Wednesday, February 25, 2009

Then the eyes of both were opened...

.... and they knew that they were naked; and they sewed fig leaves together and made loincloths for themselves.


I figured, after twelve years of university, that I knew what it meant to be "a scholar."

I had no idea. Not the slightest clue. Hell, I was so blind, I didn't even realize that there were people out there who could see.

Well, that's not entirely true. There were little clues. The frustration of banging my head against a brick wall in my term papers. The sense that I was just repackaging others' ideas into nifty little categories with witty little catchphrases. The dim knowledge that there was some ineffable difference between the papers I was presenting at conferences, and the papers presented by other academics. But I didn't know what all those little clues meant.

Last year, I taught a few courses in the English Lit department at my alma mater. The faculty invited me to sit in on a meeting to discuss the direction of one of the intro courses. And at one point, one of the senior faculty members looked at me and said that she thought that courses like the Theories and Methods course could easily be taught by someone like me. I got all bug-eyed and incredulous. Why, no! I wasn't prepared to teach a course like that! "I haven't been tested and accepted into the academy yet." Such a cop out. I must have known that something was missing, that there was some key bit that I hadn't quite figured out yet. But I didn't know what it was.

Well, I do now.

All the academic work I've done to date has been little more than a series of literature reviews. All of it. Even my Masters thesis. My favourite modus operandi has been to take two or three scholars or schools of thought, and pit them against each other in a show of strength. A Punch and Judy puppet show, really. I've also been really big on categorization, and have become quite adept at putting theories and methods into neat little boxes. A heuristic device, I call it. "Oh, this? It's just a heuristic device. My own little thing." I even renamed the ecofeminist critique of the eroticized environmentalist. I called it "Erin Brockovich Syndrome." Catchy, no?

I might also throw in some creative examples to illustrate my points, and call that "scholarship." Those little illustrations? Those were my "original contributions" to the discipline. I'd long since given up the dream of being a ground-breaking scholar, so these miniatures drawn on my little bit of ivory were satisfying enough.

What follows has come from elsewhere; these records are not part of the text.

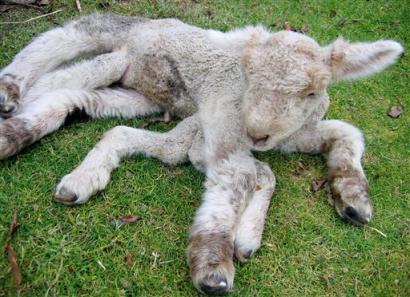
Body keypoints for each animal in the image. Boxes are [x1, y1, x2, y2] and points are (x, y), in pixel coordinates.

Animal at [0, 12, 404, 292]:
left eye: (310, 92)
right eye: (249, 77)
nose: (257, 132)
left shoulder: (288, 133)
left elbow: (345, 133)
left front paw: (353, 198)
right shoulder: (221, 126)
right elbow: (239, 178)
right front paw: (213, 263)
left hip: (139, 96)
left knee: (84, 103)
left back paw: (71, 169)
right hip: (117, 47)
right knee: (61, 48)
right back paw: (10, 97)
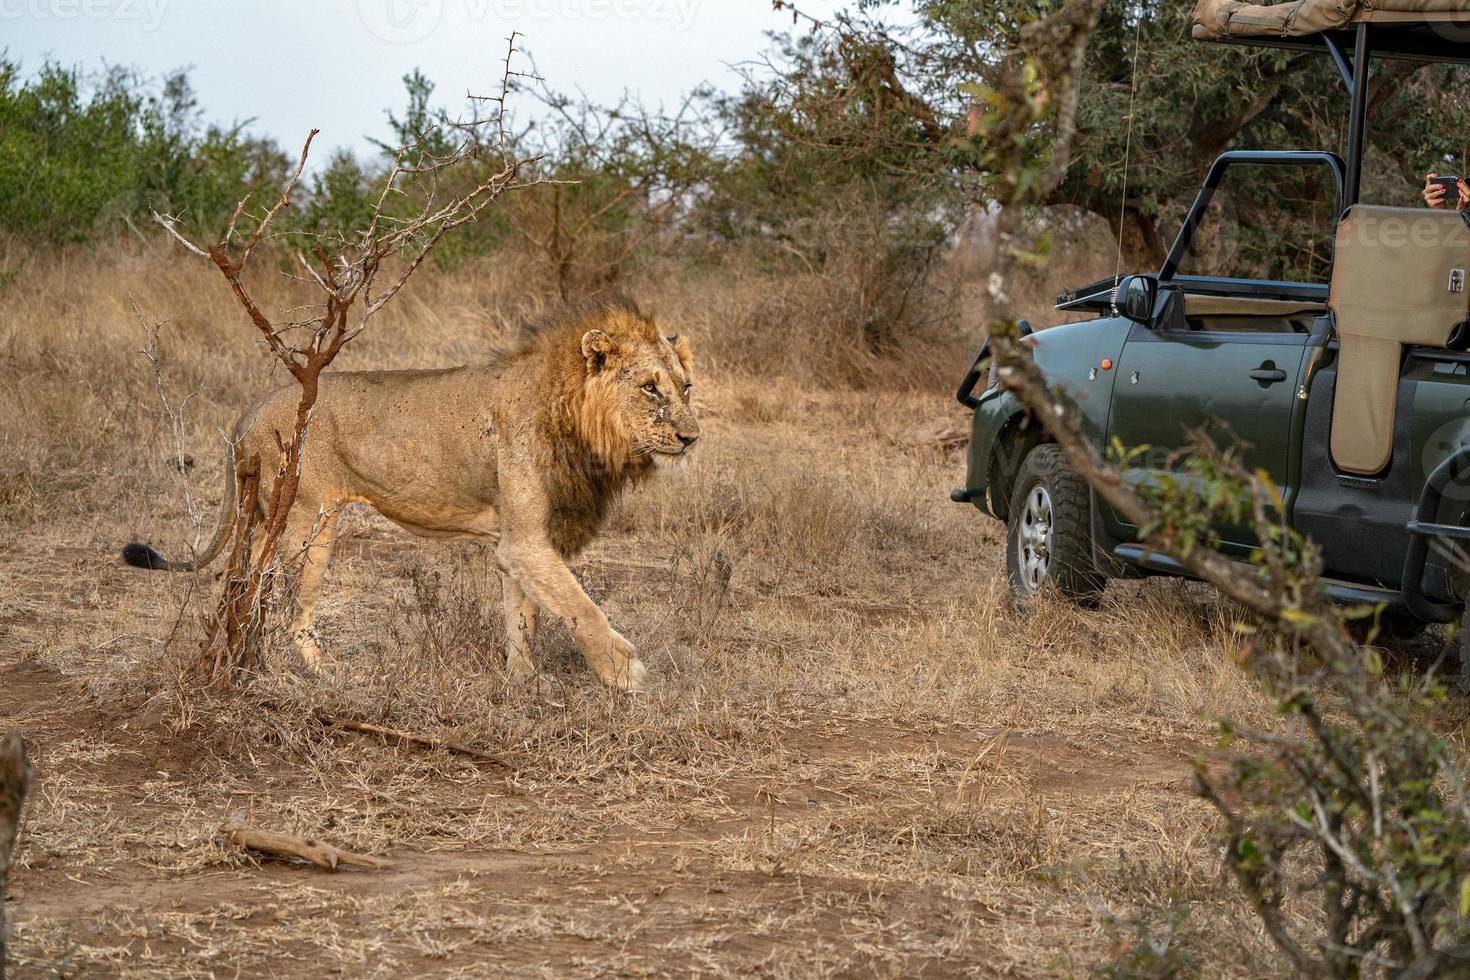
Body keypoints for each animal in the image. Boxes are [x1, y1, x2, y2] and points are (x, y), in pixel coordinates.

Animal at [122, 296, 699, 690]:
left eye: (685, 387)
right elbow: (581, 607)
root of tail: (251, 408)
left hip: (267, 516)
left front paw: (523, 680)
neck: (583, 429)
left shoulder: (520, 542)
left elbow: (525, 616)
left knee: (245, 584)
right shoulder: (527, 542)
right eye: (650, 388)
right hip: (309, 521)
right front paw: (627, 674)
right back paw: (324, 672)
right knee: (291, 612)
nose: (692, 437)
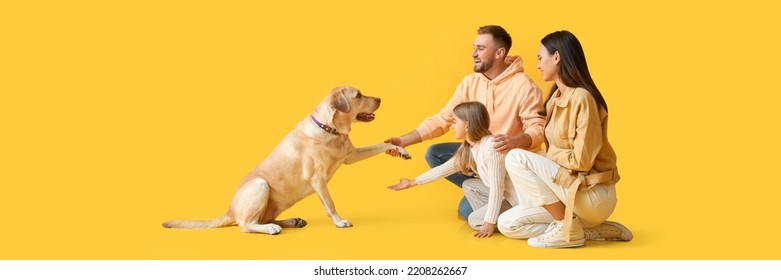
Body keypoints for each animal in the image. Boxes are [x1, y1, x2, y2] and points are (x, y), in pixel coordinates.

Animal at [162, 86, 412, 234]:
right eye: (358, 95)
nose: (380, 98)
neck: (330, 129)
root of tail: (229, 211)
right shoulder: (317, 179)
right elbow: (330, 204)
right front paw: (339, 221)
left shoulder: (351, 155)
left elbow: (382, 145)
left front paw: (400, 150)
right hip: (260, 185)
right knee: (246, 225)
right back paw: (273, 228)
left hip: (276, 204)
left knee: (260, 220)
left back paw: (291, 222)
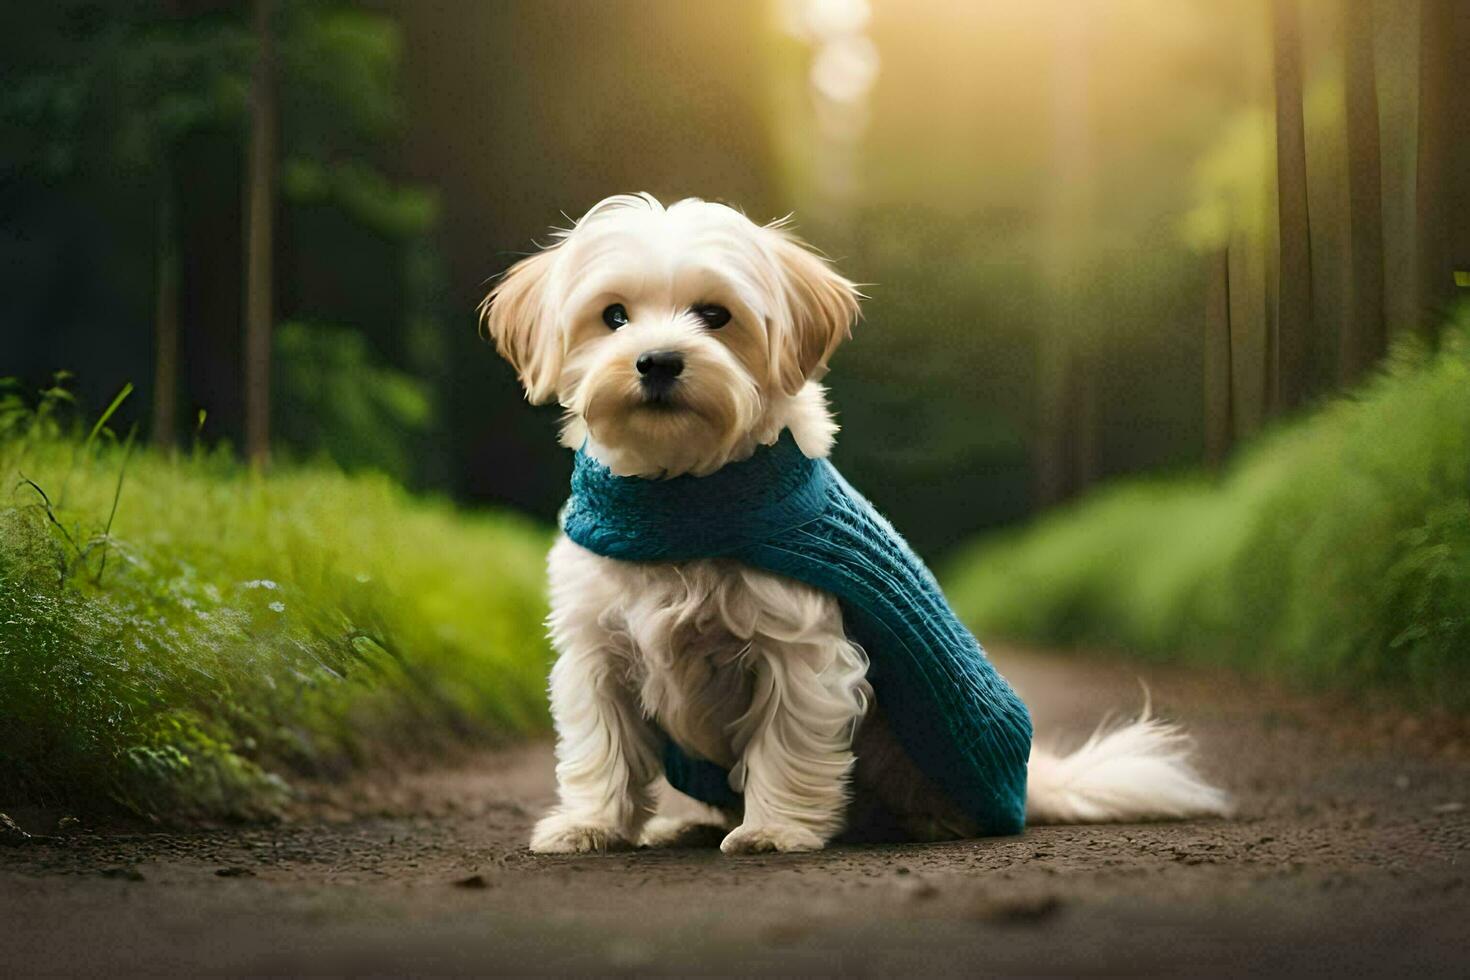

All that criticism of others' work, all that time I spent dissecting the minutiae of this theory vs that theory, this method vs that method, taking it apart and putting it back together in different ways - I did all of this without ever really having put any of those theories or methods into practice myself. Don't get me wrong - I think that all this grappling in the mud has been necessary. It's what has prepared me to do the work I intend to do from now on. Learning is a process, and this has been part of that process. But somehow, I thought that what I was already doing was The Thing Itself. Instead, I've been like a sports commentator or a fashion magazine editor, criticizing from the sidelines. Sure, maybe I'd played extramural softball in junior high school, or put together a smashing outfit from bits I'd picked up at the mall. But these are a far cry from actually doing the thing itself.

It's a whole other world to be creating something. This must be why so many artists disdain critics.

As it turns out, writing a dissertation isn't so much a test as a process. I'm reinventing myself, quite literally. Moving from student to scholar. I had absolutely no idea.